The use of predictive analytics in the retail industry is not new – in fact it was one of the first commercial industries to really adopt the use of mathematical algorithms to predict future sales. And yet, I often find myself standing in front of empty shelves wondering how they could get it so wrong.
While this is the giving season, my gift to you, fellow retailers, is this advice: WWW. No, I’m not talking about the World Wide Web. WWW is short for, Who, What and When – the three W’s that every retailer must focus on in this new world of smarter commerce.
First and foremost it’s important to understand who your customers are. Simple demographics such as age, gender, location, etc. are easy to come by. The most valuable information about customers is not where they shopped and what they bought, but where they are most likely to shop, what they are most likely to buy, and what offers they are most likely to accept to help increase wallet share. This kind of information is not readily available, and requires predictive technology to uncover the hidden trends and patterns in historical data to predict what is likely to happen in the future. With this predictive insight, we can make more informed decisions about what catalogues and offers to send to which customers, for which stores.

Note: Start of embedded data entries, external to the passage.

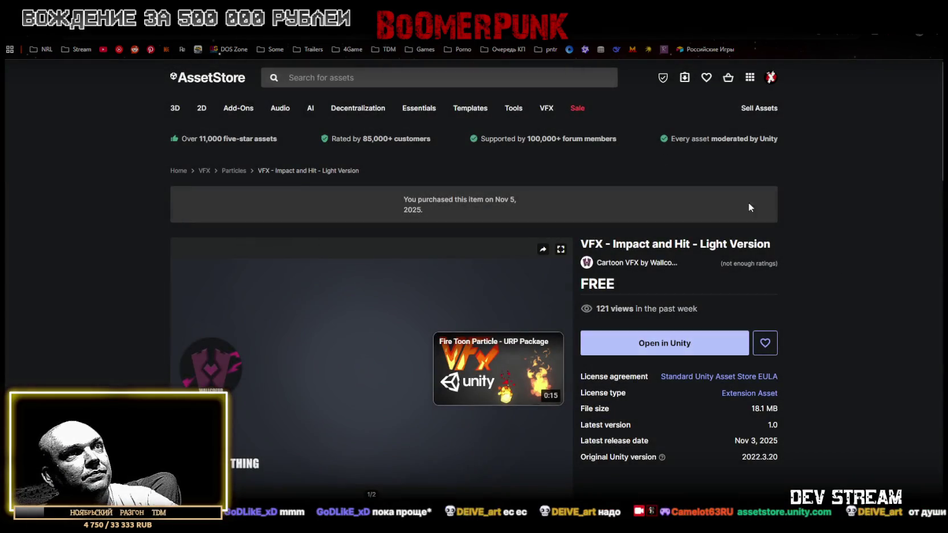
key("alt+Left")
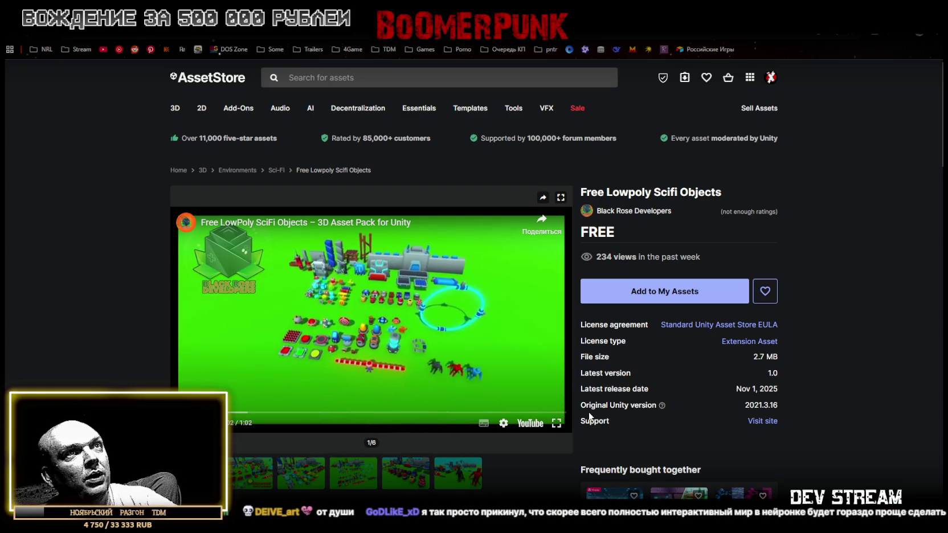
Watch the Free Lowpoly Scifi Objects video full screen, then open the Sci-Fi Room – Low-Poly Asset Pack 01 [DEMO] page.
left_click(554, 419)
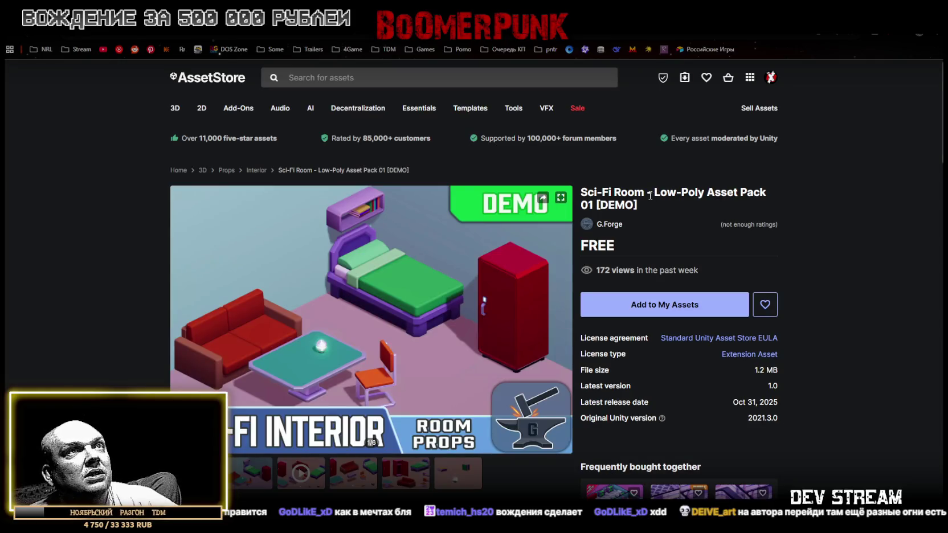
left_click_drag(650, 195, 720, 186)
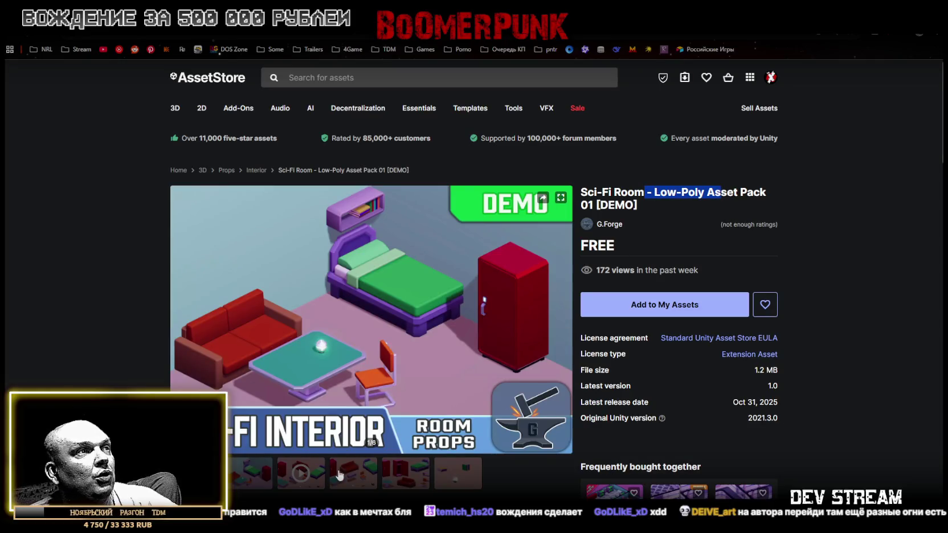
View Sci-Fi Room preview images four to six, then return to Free 10 Fantasy RPG Ambient Tracks.
left_click(353, 478)
left_click(410, 481)
left_click(465, 484)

With the recent IBM Digital Analytics Benchmark reporting an increase in online sales of 20.7 percent compared with Black Friday last year, and a staggering 24 percent of consumers using mobile devices to visit a retailer’s store (up from 9.8 percent in 2011), now it’s even more important to understand intimate details about your customers’ buying patterns and habits. Knowing your customers’ preference for buying online could dramatically change the way you market your products and offers – whether it be to increase your share of wallet spend online, or find innovative and unique ways to encourage them into a store for face-to-face customer service.

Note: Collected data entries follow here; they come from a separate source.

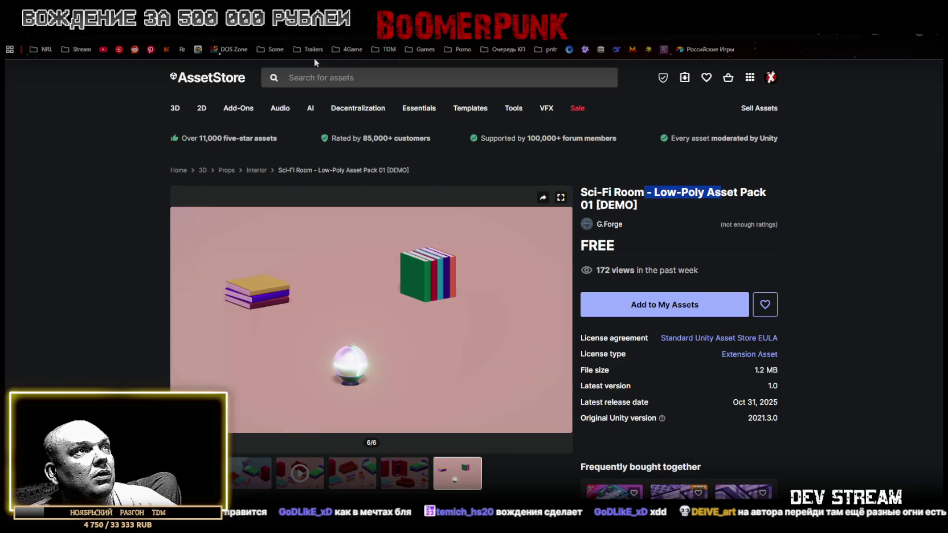
left_click(395, 483)
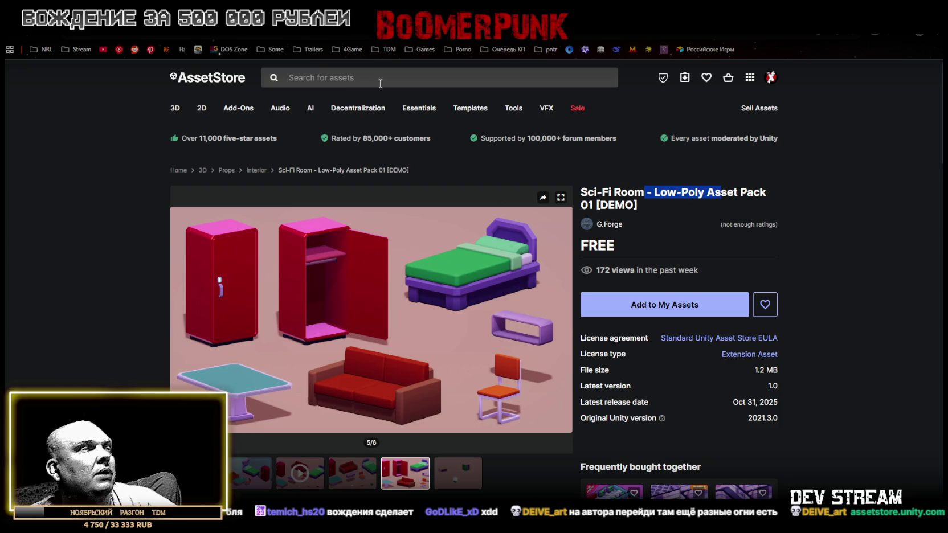
key("alt+Left")
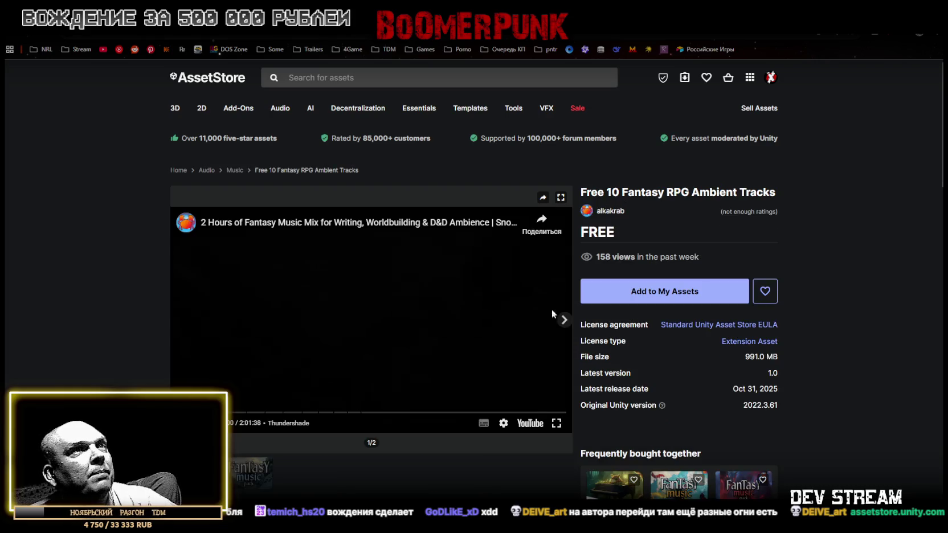
Return to the free-assets results and browse to the Apocaliptic low poly weapon page.
left_click_drag(592, 192, 737, 192)
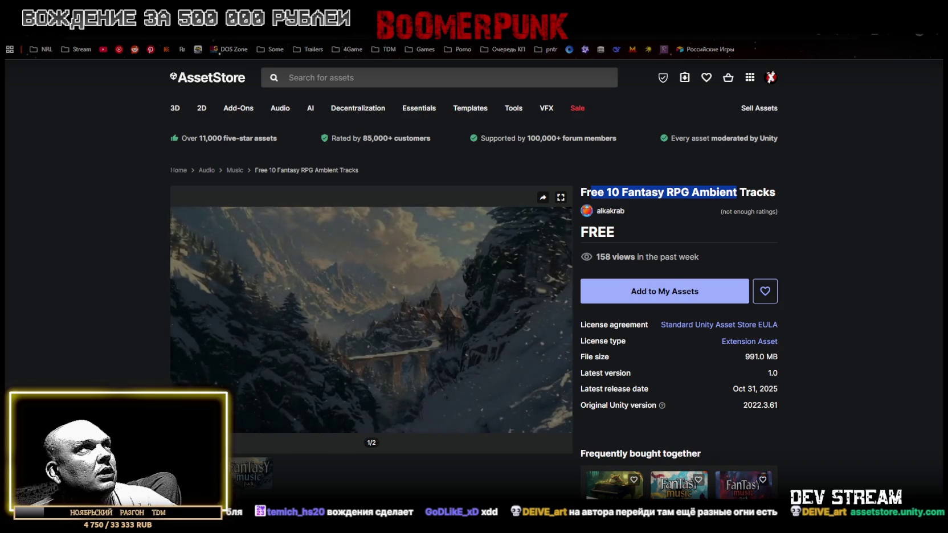
key("alt+Left")
scroll(31, 265, "down", 7)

Understanding what customers are likely to purchase is important for both the existing and potential customers. While reward programs and loyalty cards allow us to identify and understand an individual customer, the holiday season brings with it crowds of unknown and potential customers all looking for that something special. Analytics can help identify current trends and topics in social media that are related to a particular brand. This insight can then be used to identify products that are on trend and therefore need to be stocked to maximum levels before the shopping frenzy begins. For example, a store can decide which shoes to stock more or less of – positive trends in relation to “Ruby Red” shoes could identify an item that is going to be on many wish lists and should therefore dominate the shelves.
Furthermore, highlights from Black Friday 2012 showed us the pervasiveness of social media in real time, being able to tap into consumer sentiment while the promotions are unfolding to understand how they are being received and take subsequent action.

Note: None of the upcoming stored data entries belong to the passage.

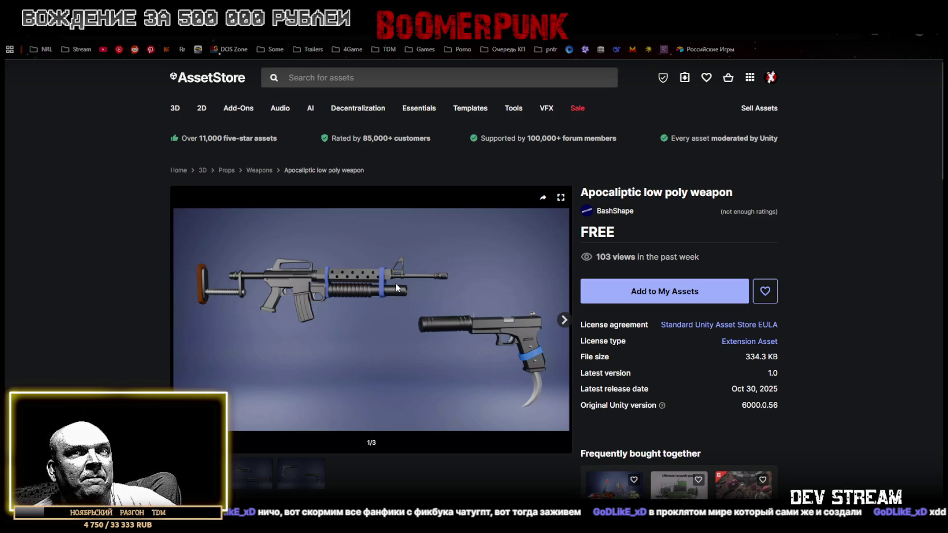
Go back from Apocaliptic low poly weapon to the 3D Stylized Pirate Island Props Pack page.
scroll(395, 281, "down", 1)
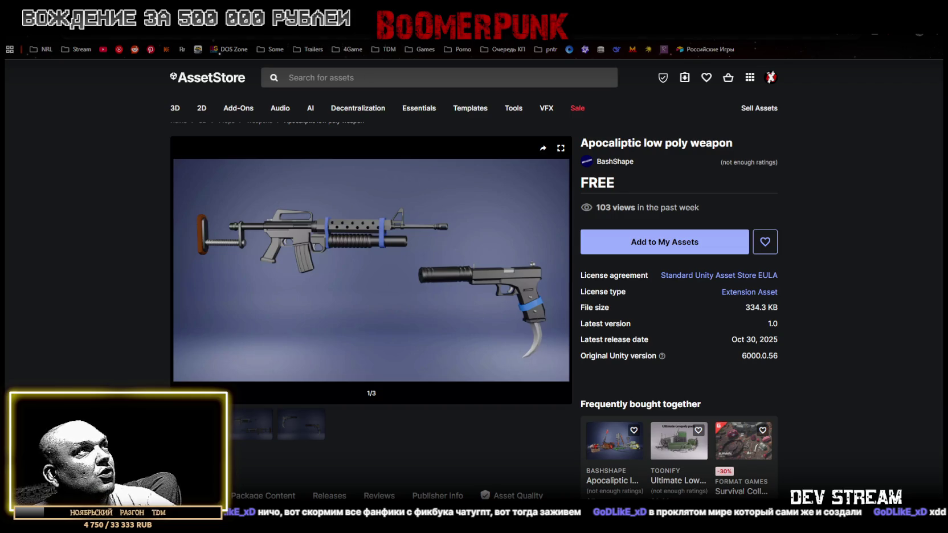
key("alt+Left")
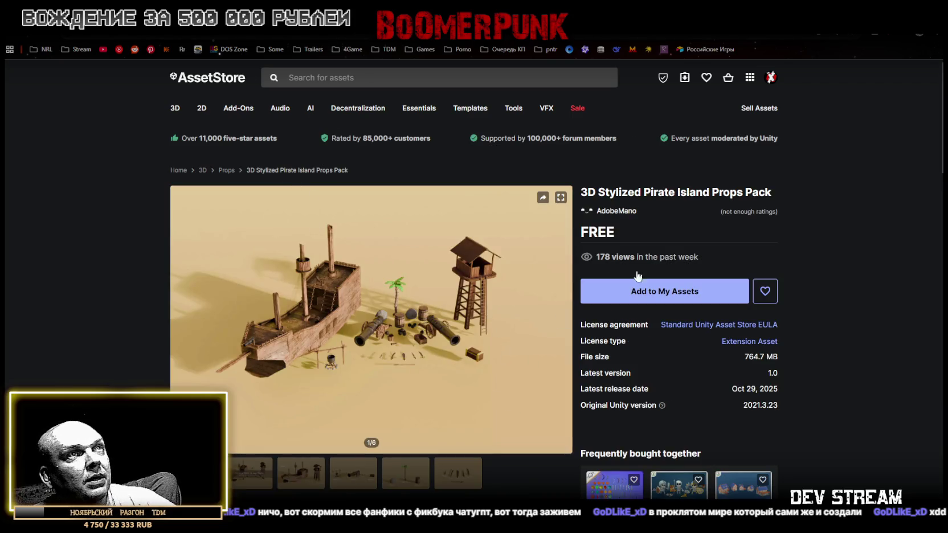
Step through the Pirate Island Props Pack's second to sixth preview images.
left_click_drag(594, 192, 729, 192)
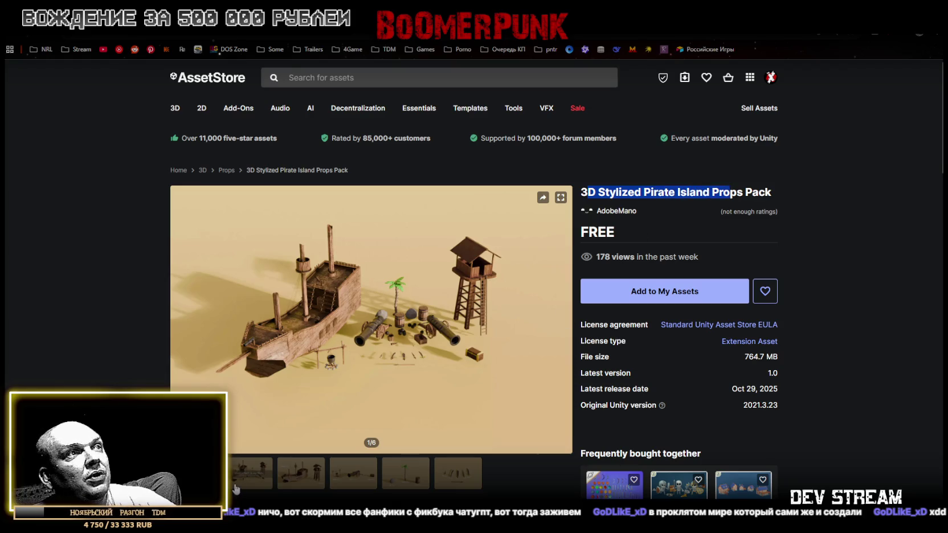
left_click(256, 481)
left_click(302, 483)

Understanding when customers are going to purchase holiday gifts is especially important as it impacts not only stock levels and marketing campaigns, but at this particular time of the year, it also impacts store operating hours. Having greater insight into when people are likely to do their holiday shopping can help plan store opening hours, and avoid the costly “open all night” events that see more employees than actual customers. Are the customers that shop at 2:00 a.m. profitable? If not, then why open the store?
Similarly, if your customers happen to fall within the 24 percent of consumers shopping mobile this year, they may be more interested in knowing you have round-the-clock packing and shipping to ensure their order is on the first mail run the next morning.
This post is as much about me as it is about retailers. Selfishly, I want my favorite store to be open at a time that is convenient to me and to stock the items on my holiday gift list. Is that too much to ask? Analytics say, no.